Justice Department to End Use of Private Prisons

08.19.16

The Justice Department announced yesterday that it will phase out the use of private prisons, which fail to provide sufficient rehabilitative services, maintain adequate security, or save taxpayers money.

In a memo to the Bureau of Prisons (BOP), Deputy Attorney General Sally Q. Yates directed BOP to end or reduce private prison contracts as they come up for renewal. BOP recently declined to renew a 1200-bed contract, and yesterday, it reduced an existing contract from 10,800 beds to 3600.

BOP expects to stop housing inmates at three or more private facilities over the next year. By May 1, 2017, private prisons will house 14,200 federal inmates, down from nearly 30,000 in 2013.

Ms. Yates cited the Justice Department inspector general’s recent findings that private prisons reported higher rates of assault, more uses of force, and more contraband than BOP facilities. In 2014 alone, the federal government spent $639 million on private facilities, in payments to three companies: Corrections Corporation of America, GEO Group, and Management and Training Corp.

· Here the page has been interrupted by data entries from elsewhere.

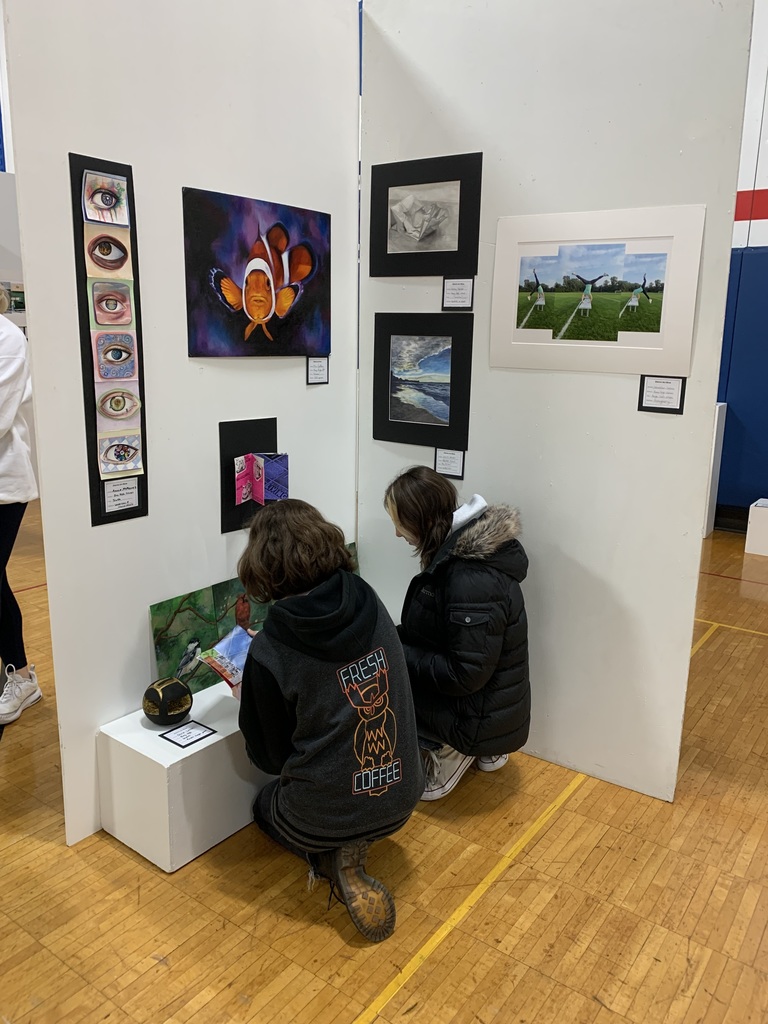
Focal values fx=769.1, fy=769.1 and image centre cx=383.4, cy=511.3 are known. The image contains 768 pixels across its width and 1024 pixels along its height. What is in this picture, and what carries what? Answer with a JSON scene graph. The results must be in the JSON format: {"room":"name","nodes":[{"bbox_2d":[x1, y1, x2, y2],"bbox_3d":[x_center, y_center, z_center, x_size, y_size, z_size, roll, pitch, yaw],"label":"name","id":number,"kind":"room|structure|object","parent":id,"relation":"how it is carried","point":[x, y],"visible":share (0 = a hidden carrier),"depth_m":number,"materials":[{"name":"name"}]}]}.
{"room":"gym","nodes":[
{"label":"gym","id":0,"kind":"room"},
{"bbox_2d":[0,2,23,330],"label":"wall","id":1,"kind":"structure","parent":0,"point":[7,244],"depth_m":5.88,"materials":[{"name":"white paint"}]},
{"bbox_2d":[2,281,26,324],"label":"picture","id":2,"kind":"object","parent":1,"relation":"attached to","point":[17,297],"visible":0.5,"depth_m":6.21},
{"bbox_2d":[1,0,360,850],"bbox_3d":[-0.526,-0.548,2.420,0.061,2.870,1.268,11,16,36],"label":"wall","id":3,"kind":"structure","parent":0,"point":[136,158],"depth_m":2.25,"materials":[{"name":"white paint"}]},
{"bbox_2d":[69,150,149,527],"bbox_3d":[-0.741,-0.440,2.093,0.022,0.915,0.201,11,16,36],"label":"display board","id":4,"kind":"object","parent":3,"relation":"attached to","point":[96,435],"visible":0.76,"depth_m":2.08,"materials":[{"name":"black cardboard"}]},
{"bbox_2d":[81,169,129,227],"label":"artwork","id":5,"kind":"object","parent":4,"relation":"attached to","point":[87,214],"visible":0.97,"depth_m":1.99},
{"bbox_2d":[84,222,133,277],"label":"artwork","id":6,"kind":"object","parent":4,"relation":"attached to","point":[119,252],"visible":0.97,"depth_m":2.01},
{"bbox_2d":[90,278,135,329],"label":"artwork","id":7,"kind":"object","parent":4,"relation":"attached to","point":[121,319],"visible":0.97,"depth_m":2.05},
{"bbox_2d":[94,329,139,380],"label":"artwork","id":8,"kind":"object","parent":4,"relation":"attached to","point":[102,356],"visible":0.97,"depth_m":2.07},
{"bbox_2d":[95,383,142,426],"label":"artwork","id":9,"kind":"object","parent":4,"relation":"attached to","point":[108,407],"visible":0.97,"depth_m":2.11},
{"bbox_2d":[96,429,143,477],"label":"artwork","id":10,"kind":"object","parent":4,"relation":"attached to","point":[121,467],"visible":0.97,"depth_m":2.10},
{"bbox_2d":[103,477,138,513],"bbox_3d":[-0.731,-0.044,2.143,0.009,0.083,0.095,11,16,36],"label":"label card","id":11,"kind":"object","parent":4,"relation":"attached to","point":[114,502],"visible":0.98,"depth_m":2.14,"materials":[{"name":"white paper"}]},
{"bbox_2d":[219,416,278,532],"bbox_3d":[-0.441,-0.125,2.591,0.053,0.355,0.251,11,16,36],"label":"board","id":12,"kind":"object","parent":3,"relation":"attached to","point":[243,429],"visible":0.6,"depth_m":2.55,"materials":[{"name":"black cardboard"}]},
{"bbox_2d":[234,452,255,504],"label":"card","id":13,"kind":"object","parent":12,"relation":"attached to","point":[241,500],"visible":0.98,"depth_m":2.51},
{"bbox_2d":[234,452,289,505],"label":"artwork","id":14,"kind":"object","parent":12,"relation":"attached to","point":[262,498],"visible":0.98,"depth_m":2.56,"materials":[{"name":"purple"}]},
{"bbox_2d":[180,187,330,359],"bbox_3d":[-0.381,-0.738,2.463,0.028,0.478,0.619,11,16,36],"label":"painting","id":15,"kind":"object","parent":3,"relation":"attached to","point":[281,259],"visible":0.99,"depth_m":2.42},
{"bbox_2d":[305,355,329,385],"bbox_3d":[-0.234,-0.499,2.709,0.014,0.095,0.108,11,16,36],"label":"label card","id":16,"kind":"object","parent":3,"relation":"attached to","point":[315,377],"visible":0.97,"depth_m":2.71,"materials":[{"name":"white paper"}]},
{"bbox_2d":[0,515,767,1023],"bbox_3d":[-1.029,0.743,3.254,9.710,0.102,8.195,11,16,36],"label":"floor","id":17,"kind":"structure","parent":0,"point":[334,945],"depth_m":2.00,"materials":[{"name":"brown wood"}]},
{"bbox_2d":[0,286,41,726],"bbox_3d":[-1.505,-0.076,2.728,0.579,1.740,0.644,2,13,6],"label":"person","id":18,"kind":"object","parent":17,"relation":"on","point":[15,405],"visible":0.99,"depth_m":2.78},
{"bbox_2d":[97,679,271,872],"bbox_3d":[-0.304,0.690,2.636,0.342,0.329,1.291,11,16,36],"label":"white pedestal","id":19,"kind":"object","parent":17,"relation":"on","point":[205,745],"visible":0.61,"depth_m":2.14,"materials":[{"name":"white paint"}]},
{"bbox_2d":[142,676,192,725],"bbox_3d":[-0.630,0.548,2.236,0.139,0.131,0.139,11,16,36],"label":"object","id":20,"kind":"object","parent":19,"relation":"on","point":[161,713],"visible":1,"depth_m":2.19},
{"bbox_2d":[160,719,217,747],"bbox_3d":[-0.555,0.625,2.169,0.104,0.004,0.119,11,16,36],"label":"label card","id":21,"kind":"object","parent":19,"relation":"on","point":[182,741],"visible":0.98,"depth_m":2.17,"materials":[{"name":"white paper"}]},
{"bbox_2d":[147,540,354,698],"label":"painting","id":22,"kind":"object","parent":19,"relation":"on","point":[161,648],"visible":0.45,"depth_m":2.42,"materials":[{"name":"green"}]},
{"bbox_2d":[232,501,420,943],"bbox_3d":[-0.166,0.495,2.024,0.455,1.010,0.598,-6,15,-26],"label":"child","id":23,"kind":"object","parent":17,"relation":"on","point":[351,629],"visible":0.99,"depth_m":1.88},
{"bbox_2d":[200,625,253,691],"bbox_3d":[-0.402,0.432,2.187,0.196,0.146,0.199,-7,15,-30],"label":"book","id":24,"kind":"object","parent":23,"relation":"in","point":[220,663],"visible":0.68,"depth_m":2.18,"materials":[{"name":"blue"}]},
{"bbox_2d":[385,470,531,801],"bbox_3d":[0.209,0.387,2.462,0.467,1.020,0.550,-4,14,-21],"label":"woman","id":25,"kind":"object","parent":17,"relation":"on","point":[401,508],"visible":0.86,"depth_m":2.32},
{"bbox_2d":[701,401,726,538],"bbox_3d":[2.227,-0.336,5.764,0.445,0.974,0.351,11,16,36],"label":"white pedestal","id":26,"kind":"object","parent":17,"relation":"on","point":[714,446],"visible":0.27,"depth_m":5.61,"materials":[{"name":"white paint"}]},
{"bbox_2d":[744,498,767,556],"bbox_3d":[2.809,0.128,5.252,0.556,0.331,0.357,11,16,36],"label":"white box","id":27,"kind":"object","parent":17,"relation":"on","point":[762,510],"visible":0.99,"depth_m":5.24,"materials":[{"name":"white paint"}]},
{"bbox_2d":[361,0,754,801],"bbox_3d":[0.491,-0.482,2.547,1.373,2.608,0.071,11,16,36],"label":"right partition wall","id":28,"kind":"structure","parent":0,"point":[625,388],"depth_m":2.42,"materials":[{"name":"white paint"}]},
{"bbox_2d":[370,313,473,450],"bbox_3d":[0.133,-0.473,2.752,0.400,0.451,0.022,11,16,36],"label":"framed picture","id":29,"kind":"object","parent":28,"relation":"attached to","point":[387,418],"visible":0.98,"depth_m":2.74,"materials":[{"name":"black cardboard"}]},
{"bbox_2d":[367,152,483,277],"bbox_3d":[0.132,-1.001,2.630,0.422,0.382,0.022,11,16,36],"label":"framed picture","id":30,"kind":"object","parent":28,"relation":"attached to","point":[391,254],"visible":0.99,"depth_m":2.62,"materials":[{"name":"black cardboard"}]},
{"bbox_2d":[434,447,464,479],"bbox_3d":[0.227,-0.168,2.667,0.104,0.096,0.011,11,16,36],"label":"label card","id":31,"kind":"object","parent":28,"relation":"attached to","point":[442,461],"visible":0.98,"depth_m":2.66,"materials":[{"name":"white paper"}]},
{"bbox_2d":[441,276,473,310],"bbox_3d":[0.247,-0.730,2.586,0.105,0.107,0.013,11,16,36],"label":"label card","id":32,"kind":"object","parent":28,"relation":"attached to","point":[463,302],"visible":0.99,"depth_m":2.58,"materials":[{"name":"white paper"}]},
{"bbox_2d":[490,205,702,376],"bbox_3d":[0.617,-0.660,2.312,0.620,0.459,0.015,11,16,36],"label":"framed picture","id":33,"kind":"object","parent":28,"relation":"attached to","point":[564,328],"visible":0.99,"depth_m":2.29,"materials":[{"name":"white cardboard"}]},
{"bbox_2d":[638,375,685,413],"bbox_3d":[0.794,-0.336,2.201,0.115,0.102,0.014,11,16,36],"label":"label card","id":34,"kind":"object","parent":28,"relation":"attached to","point":[665,392],"visible":0.99,"depth_m":2.20,"materials":[{"name":"white paper"}]},
{"bbox_2d":[713,0,767,527],"bbox_3d":[2.474,-2.233,5.726,7.607,4.735,0.274,11,16,36],"label":"wall","id":35,"kind":"structure","parent":0,"point":[764,183],"depth_m":5.52,"materials":[{"name":"white paint"}]},
{"bbox_2d":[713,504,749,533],"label":"baseboard","id":36,"kind":"structure","parent":35,"relation":"attached to","point":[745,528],"depth_m":5.88,"materials":[{"name":"black"}]},
{"bbox_2d":[715,245,767,517],"bbox_3d":[3.040,-0.875,5.518,2.304,1.944,0.224,11,16,36],"label":"wall padding","id":37,"kind":"object","parent":35,"relation":"attached to","point":[752,259],"visible":0.79,"depth_m":5.68,"materials":[{"name":"blue plastic"}]}
]}

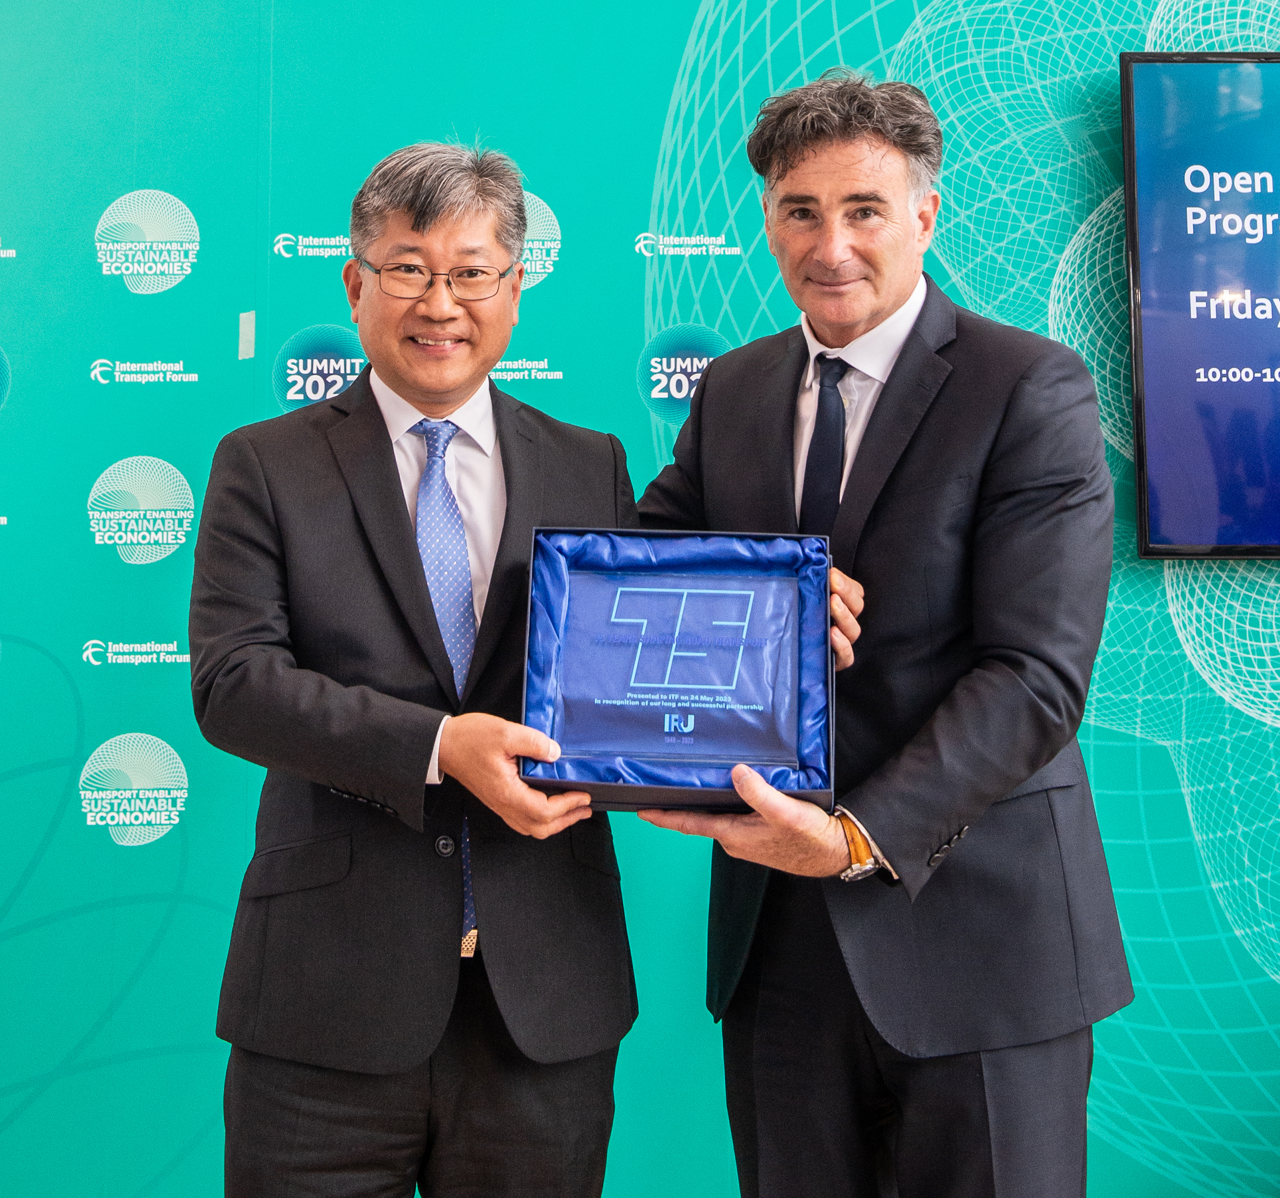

The federal prison population increased by almost 800 percent between 1980 and 2013, according to the Justice Department. Ten years ago, BOP began contracting with privately operated prisons to house some federal inmates. By 2013, private prisons housed about 15 percent of the federal prison population.

Since 2013, the department says, the federal prison population has declined from 220,000 to less than 195,000. “This decline in the prison population means that we can better allocate our resources to ensure that inmates are in the safest facilities and receiving the best rehabilitative services – services that increase their chances of becoming contributing members of their communities when they return from prison,” Ms. Yates said in a statement.

Most incarcerated people in the United States are housed in state prisons, which do not fall under the Justice Department’s policy. But the federal government’s phasing out of private prisons could inspire state and local governments to follow suit.

“This is an important step forward,” said EJI director Bryan Stevenson. “Private prisons and related private industries have incentives to keep America’s prison population unnecessarily high and have funded opposition to sensible reforms in order to maximize profits. States should follow the Justice Department’s lead on this issue.”